La UE permanece algo escéptica frente a tales datos. Un requisito importante para la aceptación de Bosnia-Herzegovina dentro de la UE es la reforma de la policía bosnia. Y precisamente esa reforma se ha rechazado en el parlamento de la Republika Srpska: los 16 gremios diferentes de policía siguen intactos. Y con el No de los franceses y los holandeses a la Constitución Europea se aleja aún más el proyecto de integrar el Estado balcánico en la UE.

¿Un agujero negro al borde de Europa?

La importancia de una perspectiva europea para los Estados balcánicos ha sido señalada por la "International Commission on the Balkans", una élite pensadora de expertos y hombres de Estado. La comisión advierte el riesgo de que se produzca un "agujero negro al borde de Europa". A pesar de que la región ya no se encuentre en los titulares, sigue albergando dinamita política.

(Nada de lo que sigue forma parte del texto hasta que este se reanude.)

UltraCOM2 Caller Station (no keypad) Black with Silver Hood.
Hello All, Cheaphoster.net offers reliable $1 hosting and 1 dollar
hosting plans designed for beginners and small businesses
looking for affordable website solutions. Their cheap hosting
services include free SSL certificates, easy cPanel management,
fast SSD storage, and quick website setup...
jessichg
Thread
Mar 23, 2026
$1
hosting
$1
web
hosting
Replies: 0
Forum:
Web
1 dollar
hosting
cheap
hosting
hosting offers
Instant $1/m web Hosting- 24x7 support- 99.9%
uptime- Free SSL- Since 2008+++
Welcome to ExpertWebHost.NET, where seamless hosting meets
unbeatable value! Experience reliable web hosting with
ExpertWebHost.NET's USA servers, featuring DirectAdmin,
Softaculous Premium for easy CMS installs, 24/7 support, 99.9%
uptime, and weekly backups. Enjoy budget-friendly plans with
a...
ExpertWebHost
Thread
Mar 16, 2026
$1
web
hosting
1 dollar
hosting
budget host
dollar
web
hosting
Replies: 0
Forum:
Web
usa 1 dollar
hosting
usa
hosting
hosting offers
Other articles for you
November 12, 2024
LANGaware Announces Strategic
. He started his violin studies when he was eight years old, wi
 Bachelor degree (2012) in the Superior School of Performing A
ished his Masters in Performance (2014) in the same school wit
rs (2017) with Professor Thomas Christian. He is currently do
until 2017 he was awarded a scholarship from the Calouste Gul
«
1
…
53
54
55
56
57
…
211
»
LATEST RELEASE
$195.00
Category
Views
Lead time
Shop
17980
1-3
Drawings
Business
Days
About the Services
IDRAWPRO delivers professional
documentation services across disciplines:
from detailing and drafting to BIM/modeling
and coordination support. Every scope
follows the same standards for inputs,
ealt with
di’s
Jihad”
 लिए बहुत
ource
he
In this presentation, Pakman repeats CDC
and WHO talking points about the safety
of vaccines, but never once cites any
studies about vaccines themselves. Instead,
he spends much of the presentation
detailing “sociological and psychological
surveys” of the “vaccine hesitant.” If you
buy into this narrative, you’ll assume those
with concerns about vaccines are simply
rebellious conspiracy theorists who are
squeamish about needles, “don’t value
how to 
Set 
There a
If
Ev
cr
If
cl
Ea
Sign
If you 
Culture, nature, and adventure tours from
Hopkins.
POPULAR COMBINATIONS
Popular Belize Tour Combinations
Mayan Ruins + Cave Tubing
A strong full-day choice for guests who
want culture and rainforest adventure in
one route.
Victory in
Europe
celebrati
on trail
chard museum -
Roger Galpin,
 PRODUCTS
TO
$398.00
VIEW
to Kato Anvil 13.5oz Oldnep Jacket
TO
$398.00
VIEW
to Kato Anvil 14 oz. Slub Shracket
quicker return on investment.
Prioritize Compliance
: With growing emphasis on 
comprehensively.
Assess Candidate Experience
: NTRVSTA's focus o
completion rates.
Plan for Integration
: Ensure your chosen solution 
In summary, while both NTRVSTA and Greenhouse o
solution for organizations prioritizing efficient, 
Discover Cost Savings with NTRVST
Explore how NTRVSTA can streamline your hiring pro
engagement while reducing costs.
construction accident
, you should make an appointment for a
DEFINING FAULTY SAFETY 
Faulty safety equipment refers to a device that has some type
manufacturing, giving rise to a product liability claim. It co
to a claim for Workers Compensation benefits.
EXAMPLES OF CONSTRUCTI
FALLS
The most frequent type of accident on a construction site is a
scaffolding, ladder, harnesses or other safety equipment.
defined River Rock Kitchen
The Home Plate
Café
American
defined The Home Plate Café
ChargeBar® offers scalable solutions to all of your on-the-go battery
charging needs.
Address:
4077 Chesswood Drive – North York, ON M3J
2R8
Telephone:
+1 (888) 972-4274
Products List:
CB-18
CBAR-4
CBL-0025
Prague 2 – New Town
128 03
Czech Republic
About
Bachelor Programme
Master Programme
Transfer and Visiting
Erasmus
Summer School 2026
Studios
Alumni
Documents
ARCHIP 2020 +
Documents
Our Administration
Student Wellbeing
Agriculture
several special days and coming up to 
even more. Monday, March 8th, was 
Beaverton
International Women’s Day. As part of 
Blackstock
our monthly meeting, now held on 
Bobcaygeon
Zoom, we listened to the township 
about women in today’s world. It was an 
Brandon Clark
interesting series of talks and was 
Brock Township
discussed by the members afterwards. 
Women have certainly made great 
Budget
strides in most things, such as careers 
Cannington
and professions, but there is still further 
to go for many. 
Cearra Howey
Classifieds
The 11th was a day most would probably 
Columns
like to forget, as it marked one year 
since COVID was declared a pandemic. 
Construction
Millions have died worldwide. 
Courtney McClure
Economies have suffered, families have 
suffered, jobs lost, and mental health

De acuerdo con un informe actual de la comisión, la gente de los Balcanes necesita con urgencia un mensaje alentador de Europa y la certeza de que podrán entrar mediante reformas en la UE. A ser posible en el 2014, fecha simbólica que marca el centenario de la Primera Guerra Mundial.

Esta perspectiva es sobre todo importante para los jóvenes. “Vivimos aquí en medio de Europa y no pertenecemos a ella”, se queja Michael, un estudiante de medicina de 24 años que vive en Banja Luka. "Ni siquiera estamos en el programa Erasmus".